Even his sniper patience was failing him as he searched for the woman he loved with a quiet desperation.
Bay!
Gabe instantly straightened, hands dropping to his sides, his heart a staccato beat. He watched her coming up the slight incline, her medical rucksack, probably weighing close to sixty-five pounds, on her back. Bay was tall, five feet ten inches, with a sturdy frame. Lean and moving gracefully, she had her softly curled light brown hair pulled back into a ponytail. She wore Navy cammies of blue, gray and brown. He took the precious seconds to simply absorb her into his wildly beating heart. This woman loved him. She couldn’t wait to see him.
A crowd began to gather around the opening to security that spilled out into the escalator area. Gabe hung back, not wishing to push and shove to meet her. He instantly became worried as he saw purple shadows beneath Bay’s large, beautiful blue eyes. There was strain at the corners of her full lips, too. The final test on her medical training had been a son of a bitch. You didn’t get to become an 18 Delta medic unless you could save lives out in the middle of combat. Had she passed? Gabe was sure she had. But the look of exhaustion was clearly etched in Bay’s face. Even her cheeks, which usually had a soft pink color to them, were pale. Damn.
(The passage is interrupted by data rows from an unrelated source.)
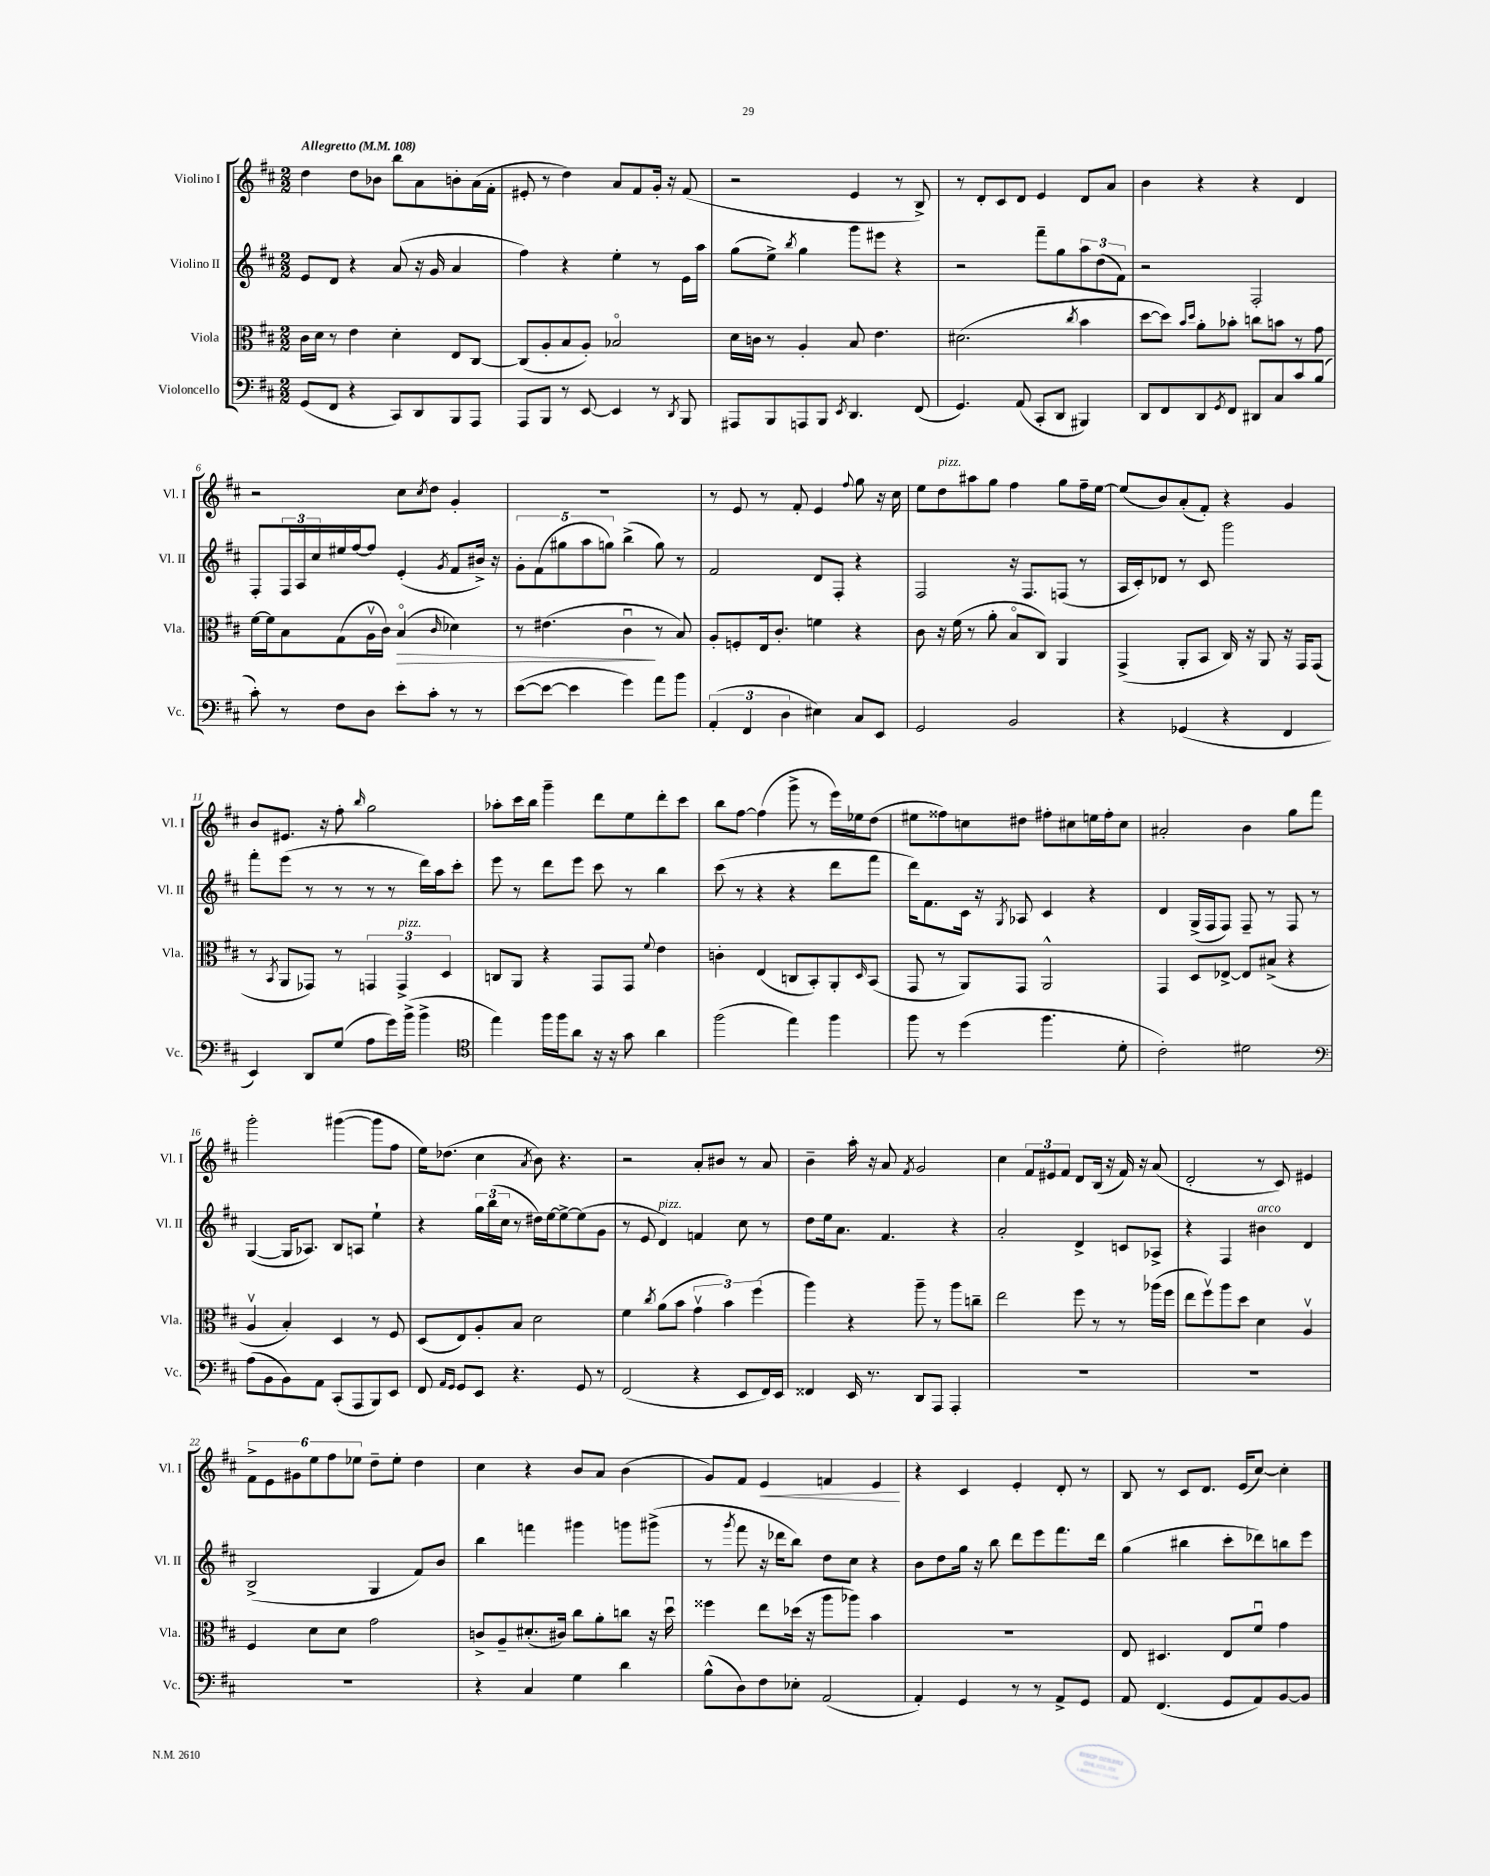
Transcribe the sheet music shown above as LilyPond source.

<<
\new StaffGroup <<
\new Staff = "s0" \with { instrumentName = "Violino I" shortInstrumentName = "Vl. I" } {
    \clef treble \key d \major \numericTimeSignature \time 2/2 \tempo "Allegretto" 4 = 108
    d''4 d''8 bes'8 b''8 a'8 b'8-. a'16( fis'16-. |
    eis'8-. r8 d''4) a'8 fis'8 g'16-. r16 fis'8( |
    r2 e'4 r8 b8->) |
    r8 d'8-. cis'8 d'8 e'4 d'8 a'8 |
    b'4 r4 r4 d'4 |
    r2 cis''8 \acciaccatura { cis''8 } d''8 g'4-. |
    R1 |
    r8 e'8 r8 fis'8-. e'4 \appoggiatura { fis''8 } g''8 r16 cis''16 |
    e''8 d''8^\markup { \italic "pizz." } ais''8 g''8 fis''4 g''8 fis''16-- e''16~ |
    e''8( b'8) a'8-.( fis'8-.) r4 g'4 |
    b'8 eis'8. r16 fis''8-. \grace { b''16 } g''2 |
    aes''8-. cis'''16 b''16 g'''4-- d'''8 e''8 d'''8-. cis'''8 |
    b''8 fis''8~ fis''4( g'''8-> r8 e'''16) ees''16 d''8( |
    eis''8 fisis''8) c''8 dis''8 fis''8-. cis''8 e''16 fis''16-. cis''8 |
    ais'2-. b'4 g''8 fis'''8 |
    g'''2-. gis'''4~( gis'''8 fis''8 |
    e''16) des''8.( cis''4 \acciaccatura { a'8 } b'8) r4. |
    r2 a'8-. bis'8 r8 a'8 |
    b'4-- a''16-. r16 a'8 \acciaccatura { fis'8 } g'2 |
    cis''4 \tuplet 3/2 { fis'8 eis'8 fis'8 } d'8 b16( r16 fis'16) r16 a'8( |
    d'2-. r8 cis'8) eis'4 |
    \tuplet 6/4 { fis'8-> e'8 gis'8 e''8 fis''8 ees''8 } d''8-- ees''8-. d''4 |
    cis''4 r4 b'8 a'8 b'4( |
    g'8) fis'8 e'4\< f'4 e'4\! |
    r4 cis'4 e'4-. d'8-. r8 |
    b8 r8 cis'8 d'8. e'16( cis''8~) cis''4-. \bar "|." |
}
\new Staff = "s1" \with { instrumentName = "Violino II" shortInstrumentName = "Vl. II" } {
    \clef treble \key d \major \numericTimeSignature \time 2/2
    e'8 d'8 r4 a'8( r16 g'16 a'4 |
    fis''4) r4 e''4-. r8 e'16 a''16 |
    g''8( e''8->) \acciaccatura { b''8 } g''4 g'''8 eis'''8 r4 |
    r2 fis'''8-- g''8 \tuplet 3/2 { a''8 d''8( fis'8) } |
    r2 fis2-. |
    fis8-. \tuplet 3/2 { fis16 a16 cis''16 } eis''16 fis''16~ fis''8 e'4-.( \acciaccatura { g'8 } fis'8 bis'16->) r16 |
    \tuplet 5/4 { g'8-. fis'8( gis''8 a''8 g''8) } b''4->( g''8) r8 |
    fis'2 d'8 fis8-. r4 |
    fis2 r16 fis8. f8( r8 |
    a16 cis'16-.) des'8 r8 cis'8 g'''2 |
    fis'''8-. e'''8( r8 r8 r8 r8 d'''16) a''16 cis'''8-. |
    e'''8 r8 d'''8 e'''8 cis'''8 r8 b''4 |
    cis'''8( r8 r4 r4 d'''8 fis'''8 |
    d'''16) fis'8. cis'16 r16 \acciaccatura { g8 } aes8 cis'4 r4 |
    d'4 g16->( fis16 fis8) fis8-- r8 fis8 r8 |
    g4~( g16 aes8.) b8 a8 e''4-! |
    r4 \tuplet 3/2 { g''16 b''16( cis''16 } r8 dis''16) e''16~ e''8~-> e''8( g'8 |
    r8 e'8 d'4^\markup { \italic "pizz." }) f'4 cis''8 r8 |
    d''8 e''16 a'8. fis'4. r4 |
    a'2-. d'4-> c'8 aes8-> |
    r4 fis4 bis'4^\markup { \italic "arco" } d'4 |
    b2->( g4 fis'8) b'8 |
    b''4 f'''4 gis'''4 g'''8 gis'''8->( |
    r8 \acciaccatura { g'''8 } fis'''8 r16 des'''16 b''8) d''8 cis''8 r4 |
    b'8 d''8 g''16 r16 b''8 d'''8 e'''8 fis'''8. d'''16 |
    g''4( bis''4 cis'''8-. des'''8) b''8 e'''8 \bar "|." |
}
\new Staff = "s2" \with { instrumentName = "Viola" shortInstrumentName = "Vla." } {
    \clef alto \key d \major \numericTimeSignature \time 2/2
    cis'16 d'16 r8 e'4 d'4-. e8 cis8~ |
    cis8( a8-. b8 a8-.) bes2\flageolet |
    d'16 c'16 r8 a4-. b8 e'4. |
    dis'2.( \acciaccatura { cis''8 } b'4 |
    d''8~ d''8) \grace { b'16 d''16 } a'8-. bes'8-. c''8 b'8 r8 g'8 |
    fis'16~ fis'16 b8 g8( a16\upbow cis'16) b4\flageolet\>( \grace { cis'16 } des'4) |
    r8 eis'4.( cis'4\downbow\! r8 b8) |
    a8-. f8-. e16 cis'8.-. f'4 r4 |
    cis'8 r16 fis'16( r8 a'8-. b8\flageolet cis8) a,4 |
    g,4->( a,8-. b,8 cis16) r16 a,8 r16 g,16 g,8( |
    r8 \acciaccatura { b,8 } a,8 ges,8) r8 \tuplet 3/2 { g,4 g,4->^\markup { \italic "pizz." } d4 } |
    c8 a,8 r4 g,8 g,8 \appoggiatura { fis'8 } e'4 |
    c'4-. e4( c8 b,8-.) a,8-. \grace { d16 } b,8( |
    g,8 r8 a,8) g,8 a,2-^ |
    g,4 d8 ees8~-> ees8 bis8->( r4 |
    a4\upbow b4-.) d4 r8 fis8 |
    d8( e8) a8-. b8 d'2 |
    fis'4 \acciaccatura { cis''8 } a'8( b'8 \tuplet 3/2 { g'4\upbow b'4) fis''4( } |
    a''4) r4 a''8-- r8 a''8 c''8-- |
    e''2 fis''8 r8 r8 aes''16( fis''16 |
    e''8 fis''8\upbow) a''8 d''8 d'4 a4\upbow |
    fis4 d'8 d'8 g'2 |
    c'8-> a8-- dis'8.-.( cis'16) cis''8 a'8-. c''8 r16 d''16\downbow |
    fisis''4 e''8 des''16( r16 a''8 aes''8) b'4 |
    R1 |
    e8 dis4. e8 fis'8\downbow g'4 \bar "|." |
}
\new Staff = "s3" \with { instrumentName = "Violoncello" shortInstrumentName = "Vc." } {
    \clef bass \key d \major \numericTimeSignature \time 2/2
    g,8( fis,8 r4 cis,8) d,8 b,,8 a,,8 |
    a,,8 b,,8 r8 e,8~ e,4 r8 \acciaccatura { d,8 } b,,8 |
    ais,,8 b,,8 a,,8 b,,8 \acciaccatura { e,8 } d,4. fis,8( |
    g,4.) a,8( cis,8-. d,8 bis,,4) |
    d,8 fis,8 d,8 \acciaccatura { g,8 } fis,8 dis,8 cis8 cis'8 b8( |
    cis'8-.) r8 fis8 d8 e'8-. cis'8-. r8 r8 |
    e'8~( e'8~ e'4 g'4) a'8 b'8 |
    \tuplet 3/2 { a,4-.( fis,4 d4 } eis4) cis8 e,8 |
    g,2 b,2 |
    r4 ges,4( r4 fis,4 |
    e,4) d,8 g8( a8 g'16) b'16->( b'4-> |
    \clef tenor e''4) fis''16 fis''16 a'8 r16 r16 g'8 a'4 |
    fis''2( e''4) fis''4 |
    fis''8 r8 d''4( fis''4. d'8-. |
    cis'2-.) dis'2 |
    \clef bass a8( b,8 b,8) a,8 cis,8-.( a,,8 b,,8) e,8 |
    fis,8 \grace { a,16 g,16 } g,8 e,8 r4. g,8 r8 |
    fis,2( r4 e,8 fis,16) e,16 |
    fisis,4 e,16 r8. d,8 a,,8 a,,4-. |
    R1 |
    R1 |
    R1 |
    r4 cis4 g4 d'4 |
    b8-^( d8) fis8 ees8-. a,2( |
    a,4-.) g,4 r8 r8 a,8-> g,8 |
    a,8 fis,4.( g,8 a,8) b,8~ b,8 \bar "|." |
}
>>
>>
Moving to the side of the plastic window, near the security opening, Gabe watched her turn and look straight at him, as if she sensed his presence. His mouth pulled into a wide grin of hello. Bay’s face lit up, as if suddenly consumed by sunshine. Every cell in his tense body clamored for her. His arms ached to hold this courageous and very brave woman once again. The tiredness disappeared, and a flush appeared across her high cheekbones. She picked up her stride.
Within seconds, Bay was beyond the security area, and he opened his arms to her.
“Gabe!”
In seconds, Bay dropped her ruck and threw herself into his welcoming arms. She fell against him, her arms sliding around his broad shoulders, her face pressed against his. Gabe took her full weight. At six foot tall, lean and toughened by continued training, he laughed, his face tickled by her curly hair. “God, it’s good to see you again, baby.” He felt her turn her head toward him, her lips hungrily seeking his.
All sounds disappeared around Gabe as he curved his mouth hotly over Bay’s smiling lips. He tasted coffee and chocolate on them, inhaled her feminine, womanly scent along with the jasmine soap that she loved to wash her body with. He felt her breasts pressed solidly against his chest, felt her sharp, shallow breath as they clung to one another. Their kiss so deep, so needy, that he didn’t care if he ever came up for air.
“I love you,” she whispered in a trembling voice, her throat tight with unshed tears of joy.
Seeing tears glistening in her eyes, Gabe cupped Bay’s face, staring down at her, inhaling her, absorbing her as if he was the thirstiest sponge in the world. “Now, you’re not going to cry on me, are you, baby?” Gabe couldn’t stand to see a woman or child cry. It tore him up, and he felt so damned helpless to fix it or stop it. A woman’s weeping actually cut his heart in two. Gabe didn’t know why, but it had always been that way with him. Maybe the day his alcoholic father had swung at his mother, her terror-filled scream hurting his ears, had triggered that reaction in him.
Bay gulped several times, trying not to cry. But dammit, he felt his own eyes grow hot with tears, too.